How to complete this task
Copy out all of the records below, swapping every occurrence of "y-axis" for "vertical axis" and changing nothing else. Leave the pictures out of your copy.

....

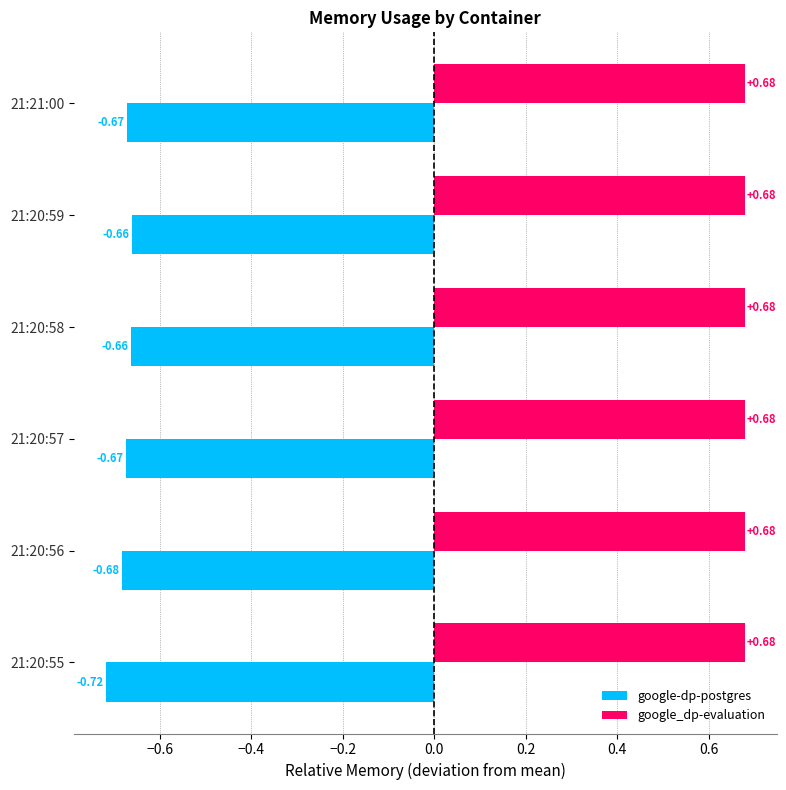

Which series has the largest total across all categories?

google_dp-evaluation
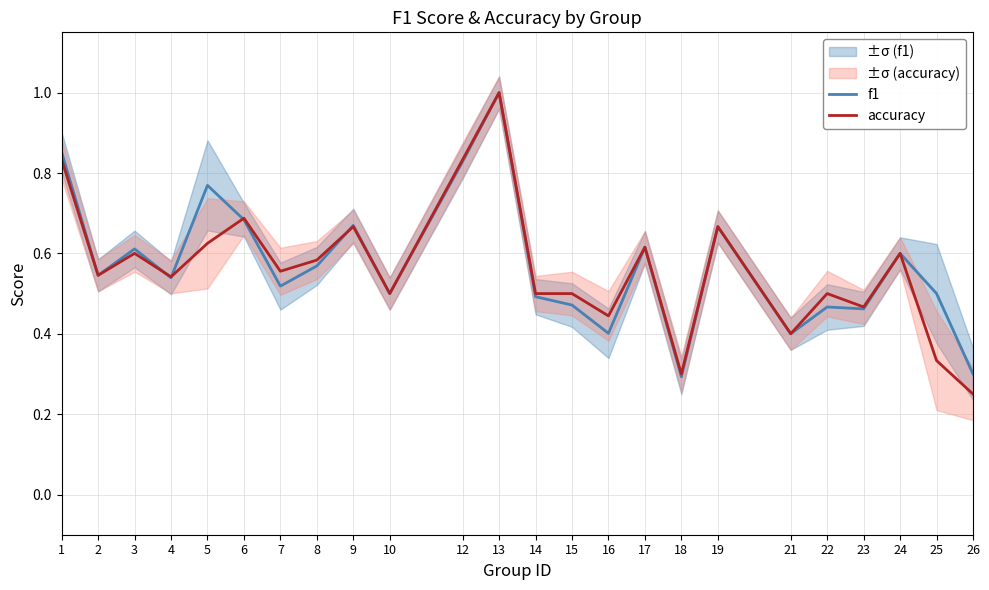

Is this an area chart (filled region under the line)?

No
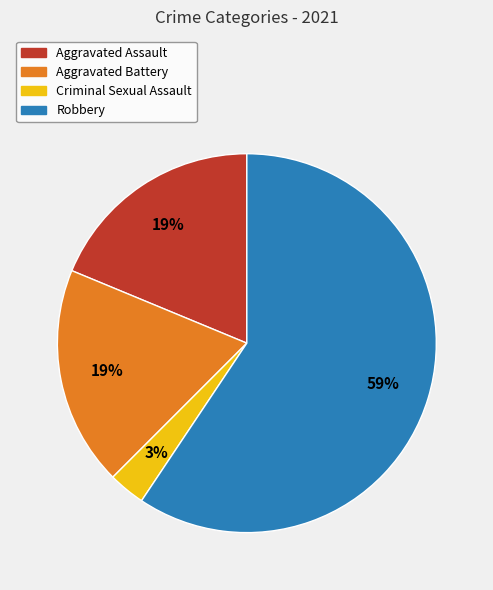

What percentage is the Aggravated Assault slice, to the nearest percent?

19%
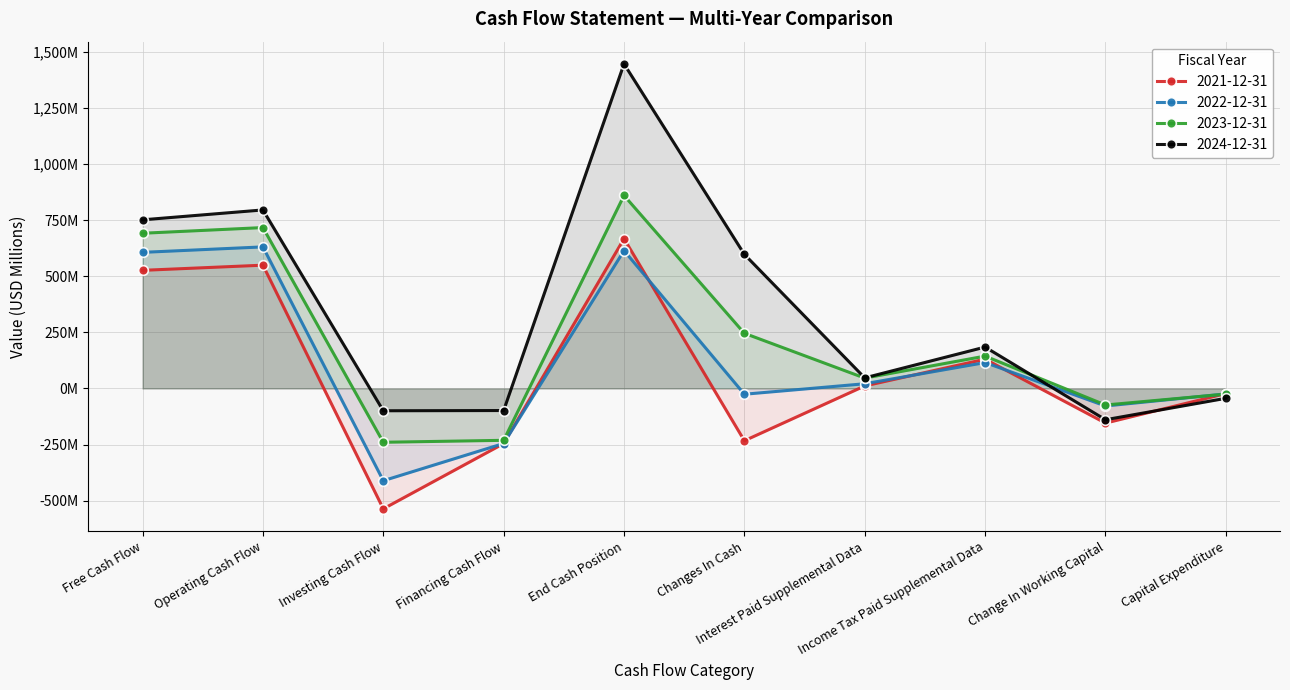

What is the smallest value displayed?

-536.8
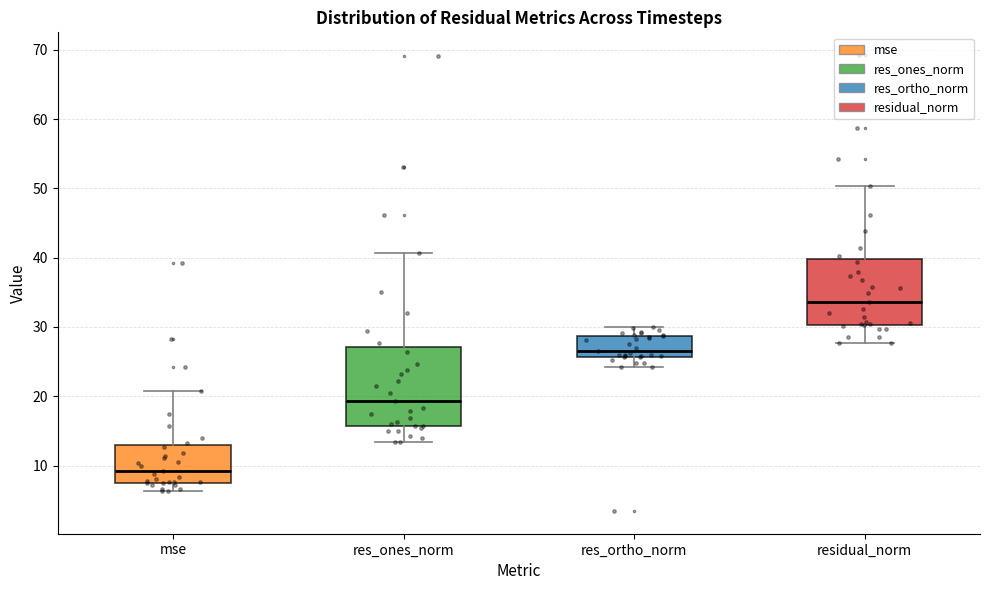

Reading left to right, read every box against the y-axis: the position of its median line, the range the box covers, and the ends of its whiskers. The values are not printed on the chart, so give them approximately, as read against the axis.

mse: median 9, box 8 to 13, whiskers 6 to 21
res_ones_norm: median 19, box 16 to 27, whiskers 13 to 41
res_ortho_norm: median 27, box 26 to 29, whiskers 24 to 30
residual_norm: median 34, box 30 to 40, whiskers 28 to 50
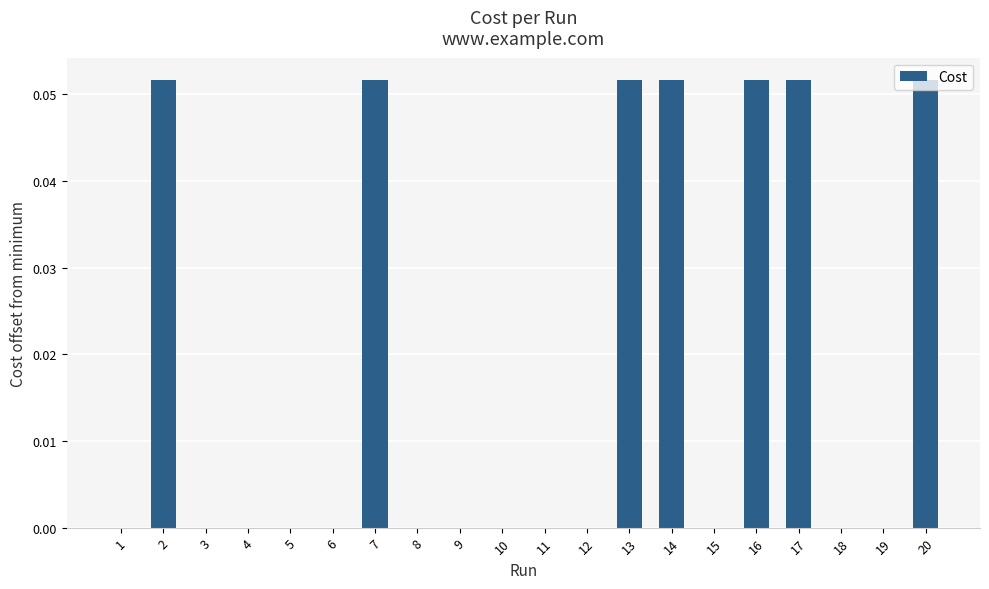

What is the change in value from 11 to 14?

+0.1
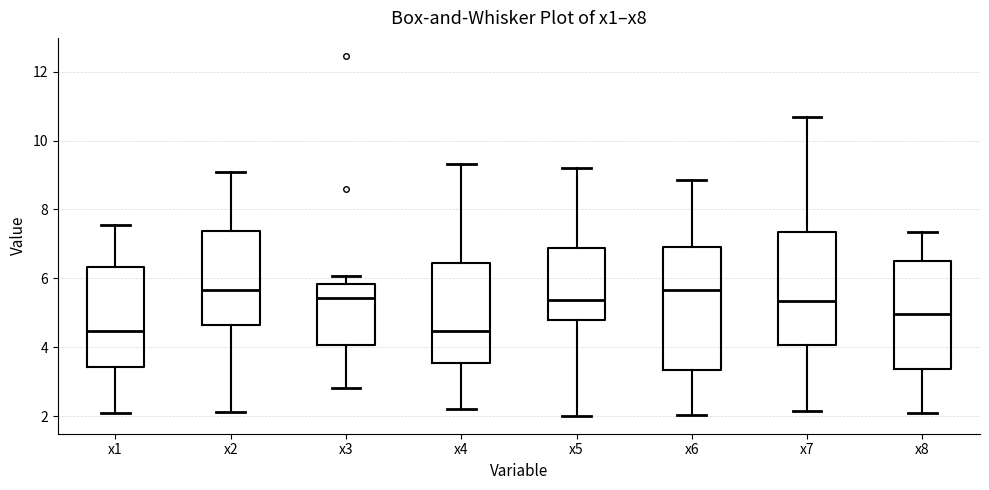

Reading left to right, transcribe this box plot: for each box, give where its median line is, the range the box spans, and where its two whiskers end, as read against the y-axis. The values are not printed on the chart, so give them approximately, as read against the axis.

x1: median 4.4, box 3.4 to 6.4, whiskers 2.0 to 7.6
x2: median 5.6, box 4.6 to 7.4, whiskers 2.2 to 9.0
x3: median 5.4, box 4.0 to 5.8, whiskers 2.8 to 6.0
x4: median 4.4, box 3.6 to 6.4, whiskers 2.2 to 9.4
x5: median 5.4, box 4.8 to 6.8, whiskers 2.0 to 9.2
x6: median 5.6, box 3.4 to 7.0, whiskers 2.0 to 8.8
x7: median 5.4, box 4.0 to 7.4, whiskers 2.2 to 10.6
x8: median 5.0, box 3.4 to 6.4, whiskers 2.0 to 7.4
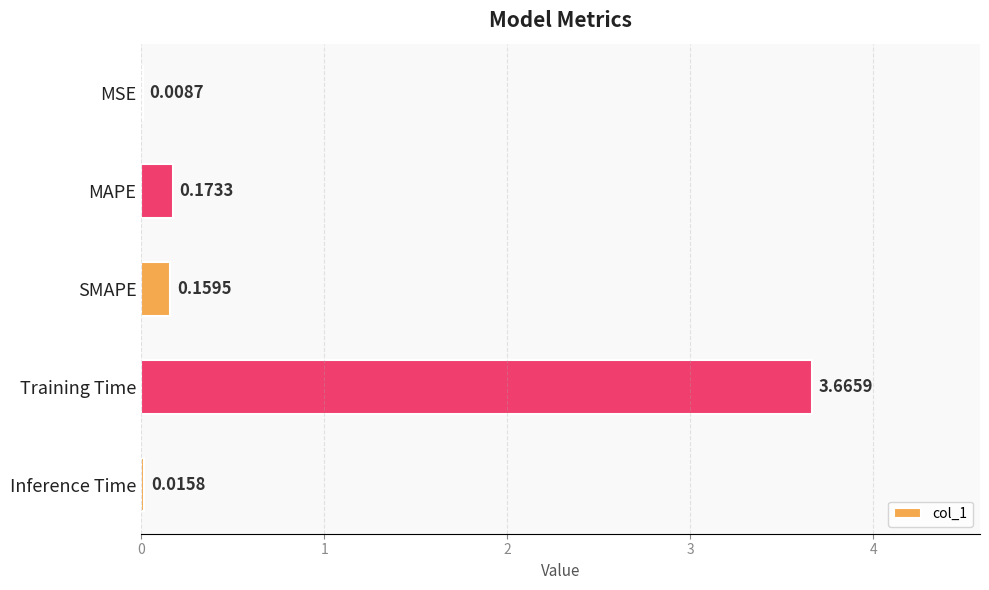

At which label is the value closest to 1?

MAPE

....

Solution for this exercise
Which series has the largest total across all categories?

google_dp-evaluation

Is this an area chart (filled region under the line)?

No

What percentage is the Aggravated Assault slice, to the nearest percent?

19%

What is the smallest value displayed?

-536.8

Reading left to right, read every box against the vertical axis: the position of its median line, the range the box covers, and the ends of its whiskers. The values are not printed on the chart, so give them approximately, as read against the axis.

mse: median 9, box 8 to 13, whiskers 6 to 21
res_ones_norm: median 19, box 16 to 27, whiskers 13 to 41
res_ortho_norm: median 27, box 26 to 29, whiskers 24 to 30
residual_norm: median 34, box 30 to 40, whiskers 28 to 50

What is the change in value from 11 to 14?

+0.1

Reading left to right, transcribe this box plot: for each box, give where its median line is, the range the box spans, and where its two whiskers end, as read against the vertical axis. The values are not printed on the chart, so give them approximately, as read against the axis.

x1: median 4.4, box 3.4 to 6.4, whiskers 2.0 to 7.6
x2: median 5.6, box 4.6 to 7.4, whiskers 2.2 to 9.0
x3: median 5.4, box 4.0 to 5.8, whiskers 2.8 to 6.0
x4: median 4.4, box 3.6 to 6.4, whiskers 2.2 to 9.4
x5: median 5.4, box 4.8 to 6.8, whiskers 2.0 to 9.2
x6: median 5.6, box 3.4 to 7.0, whiskers 2.0 to 8.8
x7: median 5.4, box 4.0 to 7.4, whiskers 2.2 to 10.6
x8: median 5.0, box 3.4 to 6.4, whiskers 2.0 to 7.4

At which label is the value closest to 1?

MAPE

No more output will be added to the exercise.